• _DATA_:
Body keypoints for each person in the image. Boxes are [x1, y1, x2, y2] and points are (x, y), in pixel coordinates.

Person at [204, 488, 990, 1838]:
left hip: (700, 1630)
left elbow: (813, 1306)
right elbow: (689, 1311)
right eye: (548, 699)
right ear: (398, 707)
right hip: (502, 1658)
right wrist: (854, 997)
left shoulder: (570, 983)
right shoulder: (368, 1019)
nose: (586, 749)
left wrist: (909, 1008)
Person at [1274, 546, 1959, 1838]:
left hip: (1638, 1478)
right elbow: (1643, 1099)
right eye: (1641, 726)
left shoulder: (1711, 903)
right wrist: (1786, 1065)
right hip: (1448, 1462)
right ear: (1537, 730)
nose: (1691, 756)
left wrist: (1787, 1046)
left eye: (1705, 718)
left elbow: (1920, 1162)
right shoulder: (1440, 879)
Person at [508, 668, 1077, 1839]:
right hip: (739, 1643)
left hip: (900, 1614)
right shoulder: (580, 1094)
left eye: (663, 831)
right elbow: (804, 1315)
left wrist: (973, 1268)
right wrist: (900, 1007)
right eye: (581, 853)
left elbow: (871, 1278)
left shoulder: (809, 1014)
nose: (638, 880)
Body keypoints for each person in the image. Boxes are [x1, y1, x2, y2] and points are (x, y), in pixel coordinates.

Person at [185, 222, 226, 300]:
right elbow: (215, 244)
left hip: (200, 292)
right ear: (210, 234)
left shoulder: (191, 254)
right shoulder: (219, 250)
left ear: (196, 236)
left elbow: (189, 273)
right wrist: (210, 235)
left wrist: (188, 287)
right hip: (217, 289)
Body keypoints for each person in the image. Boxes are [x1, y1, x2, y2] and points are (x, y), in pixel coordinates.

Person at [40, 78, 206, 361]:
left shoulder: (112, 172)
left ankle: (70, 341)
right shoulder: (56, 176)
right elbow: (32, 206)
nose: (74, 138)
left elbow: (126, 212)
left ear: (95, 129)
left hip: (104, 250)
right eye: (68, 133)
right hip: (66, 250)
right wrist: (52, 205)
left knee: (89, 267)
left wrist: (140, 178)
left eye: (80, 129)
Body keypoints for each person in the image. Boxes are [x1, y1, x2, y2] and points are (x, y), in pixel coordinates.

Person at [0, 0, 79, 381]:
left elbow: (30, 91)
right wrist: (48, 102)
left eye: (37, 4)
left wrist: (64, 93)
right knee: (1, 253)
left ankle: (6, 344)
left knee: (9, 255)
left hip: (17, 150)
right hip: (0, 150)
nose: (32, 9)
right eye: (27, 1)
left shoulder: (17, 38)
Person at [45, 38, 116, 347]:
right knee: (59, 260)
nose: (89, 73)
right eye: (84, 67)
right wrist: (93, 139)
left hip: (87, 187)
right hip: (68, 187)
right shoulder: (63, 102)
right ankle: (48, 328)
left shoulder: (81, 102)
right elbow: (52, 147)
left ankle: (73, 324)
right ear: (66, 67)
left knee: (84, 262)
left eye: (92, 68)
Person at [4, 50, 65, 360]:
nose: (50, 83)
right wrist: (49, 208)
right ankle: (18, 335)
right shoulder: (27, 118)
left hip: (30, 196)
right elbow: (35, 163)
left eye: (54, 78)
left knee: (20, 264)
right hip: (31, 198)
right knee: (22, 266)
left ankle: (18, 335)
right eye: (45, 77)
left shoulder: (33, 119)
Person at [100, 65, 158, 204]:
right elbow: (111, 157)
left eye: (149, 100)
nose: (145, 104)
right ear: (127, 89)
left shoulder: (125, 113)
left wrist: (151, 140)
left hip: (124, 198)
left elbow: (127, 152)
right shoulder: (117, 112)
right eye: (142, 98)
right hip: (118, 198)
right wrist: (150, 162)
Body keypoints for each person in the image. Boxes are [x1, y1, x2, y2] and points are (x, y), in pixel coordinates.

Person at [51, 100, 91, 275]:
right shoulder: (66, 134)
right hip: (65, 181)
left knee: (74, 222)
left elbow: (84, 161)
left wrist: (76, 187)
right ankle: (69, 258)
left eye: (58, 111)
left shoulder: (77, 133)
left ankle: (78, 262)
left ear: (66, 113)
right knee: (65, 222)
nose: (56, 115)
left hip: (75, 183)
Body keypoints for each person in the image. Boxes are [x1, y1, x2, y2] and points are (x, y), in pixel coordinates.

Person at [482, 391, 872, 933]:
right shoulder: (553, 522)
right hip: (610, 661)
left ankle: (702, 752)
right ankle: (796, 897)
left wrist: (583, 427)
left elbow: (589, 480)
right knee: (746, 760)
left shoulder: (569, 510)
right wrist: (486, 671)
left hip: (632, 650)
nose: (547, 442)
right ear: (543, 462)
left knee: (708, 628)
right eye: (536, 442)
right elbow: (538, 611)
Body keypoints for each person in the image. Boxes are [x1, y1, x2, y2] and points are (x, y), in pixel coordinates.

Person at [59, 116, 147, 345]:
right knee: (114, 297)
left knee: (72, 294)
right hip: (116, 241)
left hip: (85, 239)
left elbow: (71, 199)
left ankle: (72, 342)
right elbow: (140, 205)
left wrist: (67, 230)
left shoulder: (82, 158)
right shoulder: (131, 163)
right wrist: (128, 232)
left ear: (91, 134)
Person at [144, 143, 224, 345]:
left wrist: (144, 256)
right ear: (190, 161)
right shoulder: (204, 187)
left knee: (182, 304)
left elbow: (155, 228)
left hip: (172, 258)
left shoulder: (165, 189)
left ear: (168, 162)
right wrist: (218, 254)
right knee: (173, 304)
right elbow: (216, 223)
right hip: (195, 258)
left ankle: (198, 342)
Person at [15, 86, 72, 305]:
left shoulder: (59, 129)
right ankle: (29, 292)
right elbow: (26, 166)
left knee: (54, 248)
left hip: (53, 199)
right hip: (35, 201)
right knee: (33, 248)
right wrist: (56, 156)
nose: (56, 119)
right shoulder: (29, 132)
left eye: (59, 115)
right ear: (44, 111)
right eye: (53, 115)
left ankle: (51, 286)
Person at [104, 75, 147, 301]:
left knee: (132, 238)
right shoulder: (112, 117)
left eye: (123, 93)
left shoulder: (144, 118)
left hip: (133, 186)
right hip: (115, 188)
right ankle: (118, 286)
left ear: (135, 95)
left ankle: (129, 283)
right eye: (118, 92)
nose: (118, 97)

• _YOUR OBJECTIVE_: Only the lines from the one containing "left knee: (132, 238)" through the end of the material should be reproduced, exactly, with both ends included.

• _EXERCISE SOLUTION_:
left knee: (132, 238)
right shoulder: (112, 117)
left eye: (123, 93)
left shoulder: (144, 118)
left hip: (133, 186)
right hip: (115, 188)
right ankle: (118, 286)
left ear: (135, 95)
left ankle: (129, 283)
right eye: (118, 92)
nose: (118, 97)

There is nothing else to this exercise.